Job:
Locate each line in the records containing "pixels". Copy it.

Listed records:
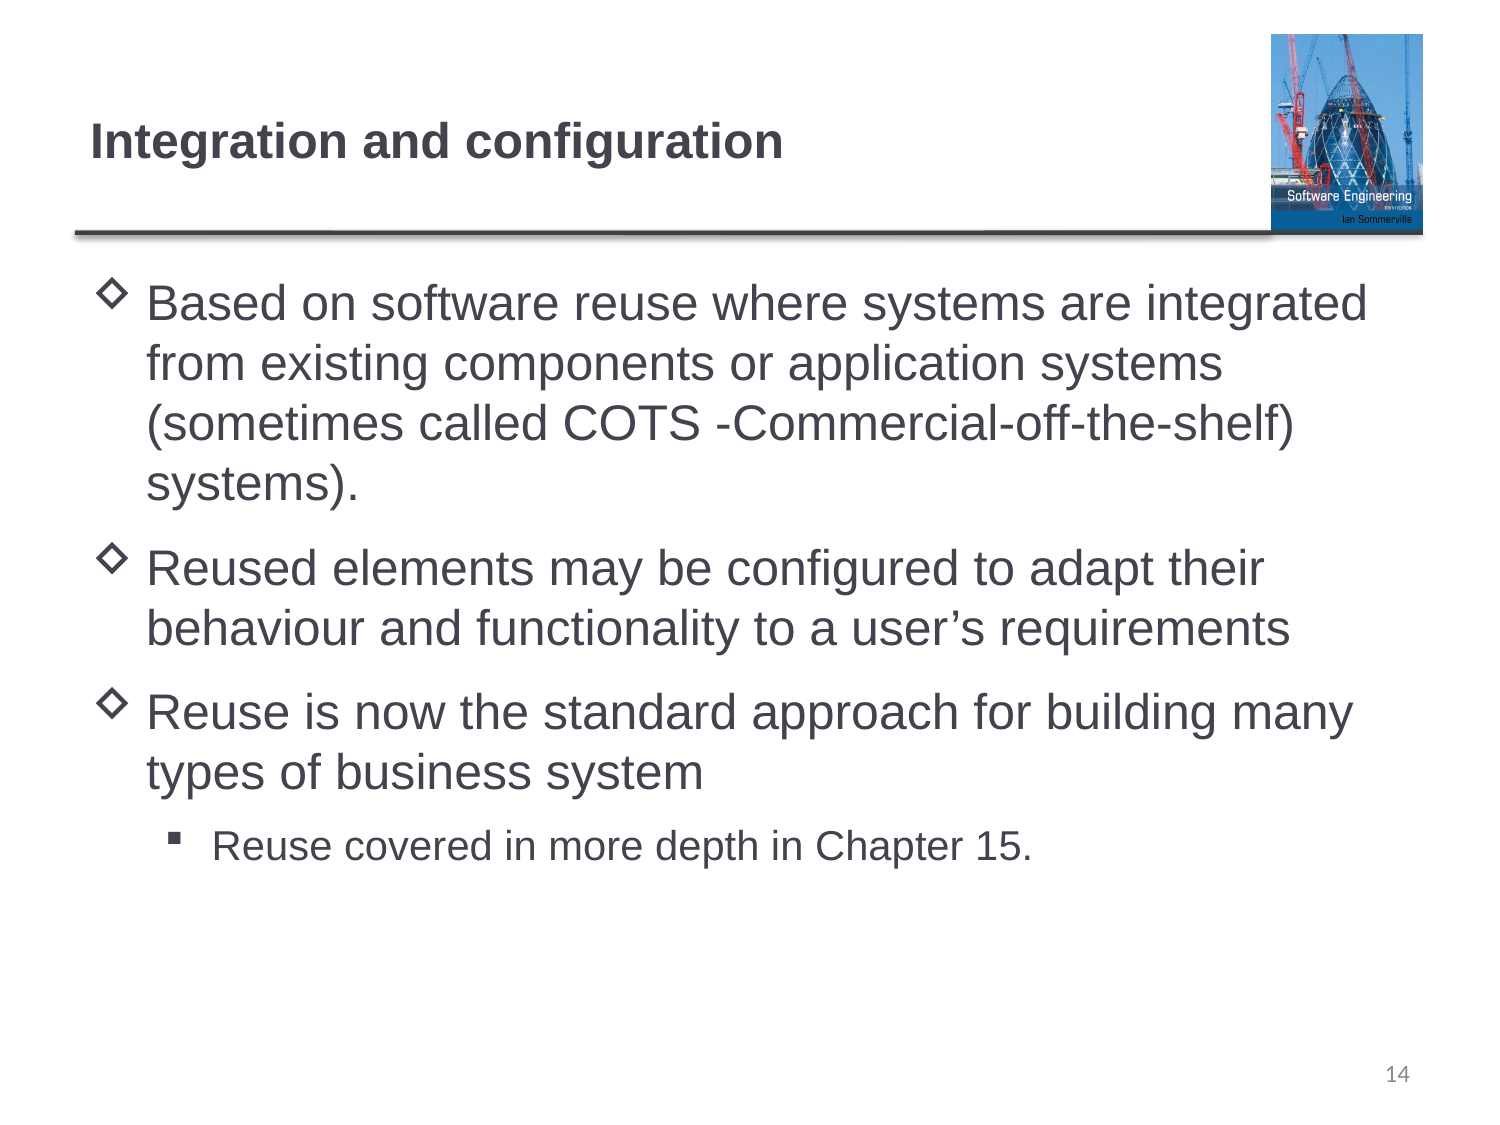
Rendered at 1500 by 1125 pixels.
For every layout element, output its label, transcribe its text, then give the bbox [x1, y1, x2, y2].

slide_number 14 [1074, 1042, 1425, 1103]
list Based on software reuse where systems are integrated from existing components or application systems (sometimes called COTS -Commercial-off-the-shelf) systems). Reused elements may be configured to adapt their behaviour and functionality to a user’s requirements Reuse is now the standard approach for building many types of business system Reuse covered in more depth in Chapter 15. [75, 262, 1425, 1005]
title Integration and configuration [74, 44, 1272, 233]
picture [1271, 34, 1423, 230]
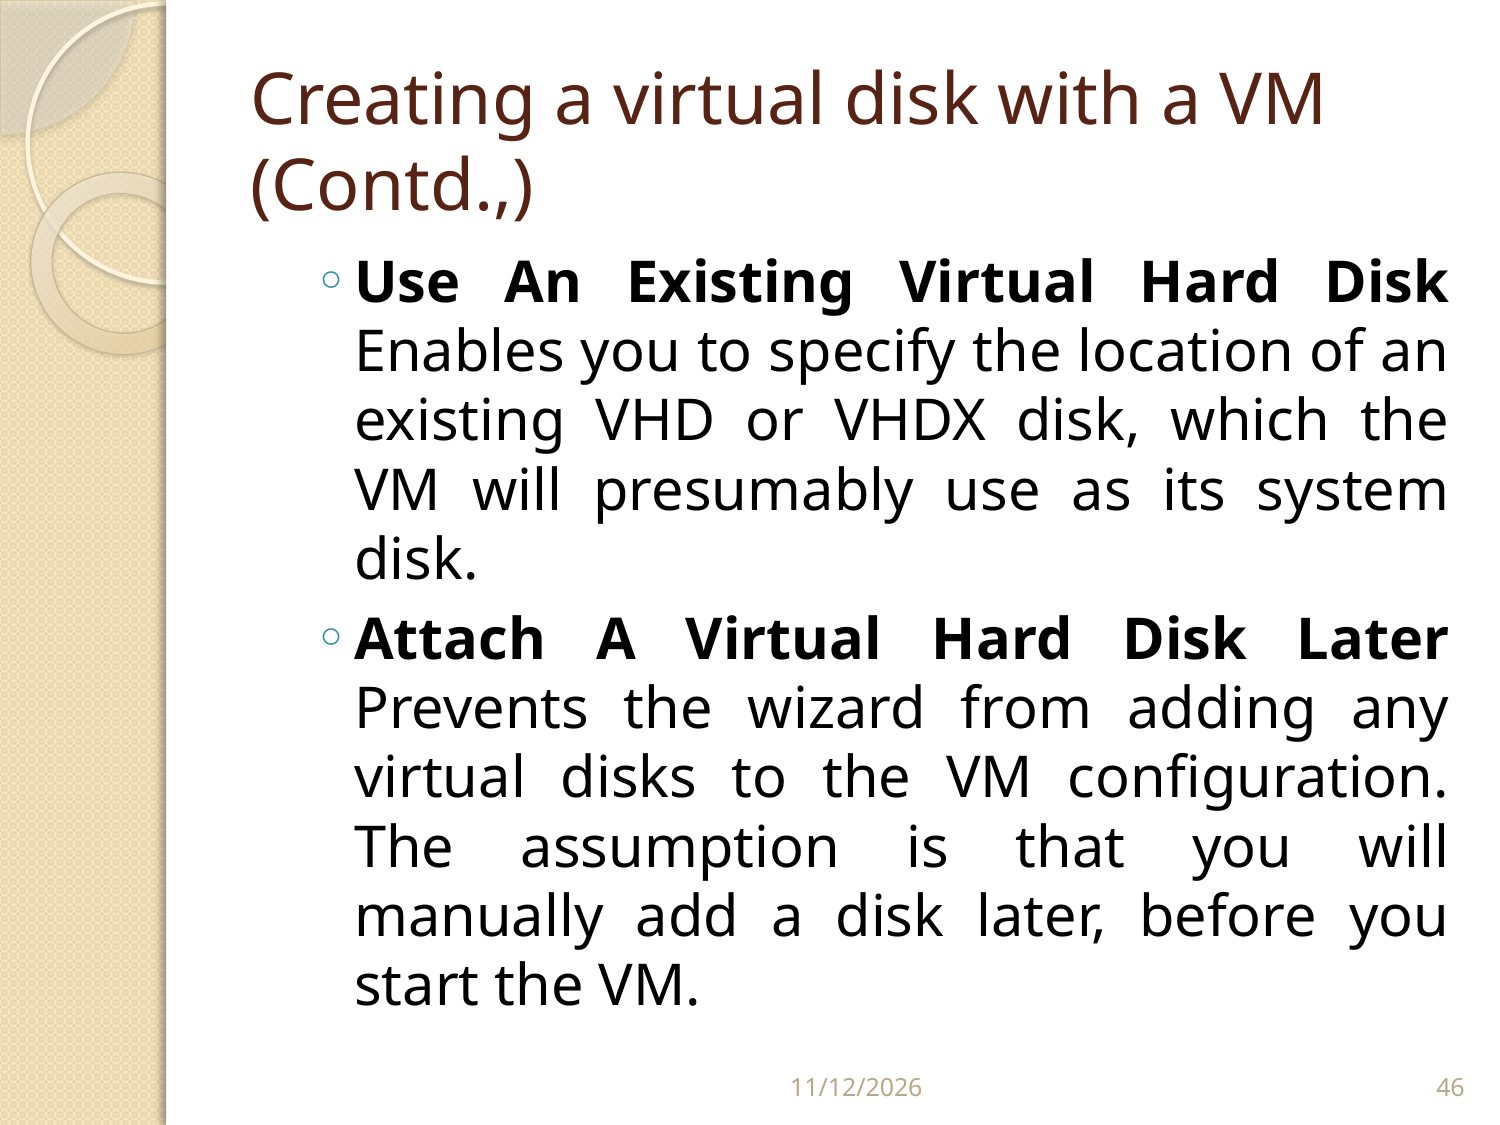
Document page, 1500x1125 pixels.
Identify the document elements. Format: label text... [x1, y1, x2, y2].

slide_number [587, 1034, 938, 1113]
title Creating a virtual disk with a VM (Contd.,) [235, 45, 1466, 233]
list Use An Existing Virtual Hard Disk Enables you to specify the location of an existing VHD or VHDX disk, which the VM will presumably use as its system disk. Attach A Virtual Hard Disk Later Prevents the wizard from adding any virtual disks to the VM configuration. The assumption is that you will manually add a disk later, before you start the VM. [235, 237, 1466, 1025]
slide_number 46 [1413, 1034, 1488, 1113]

Result for this exercise:
Rendered at 1500 by 1125 pixels.
Document page, 1500x1125 pixels.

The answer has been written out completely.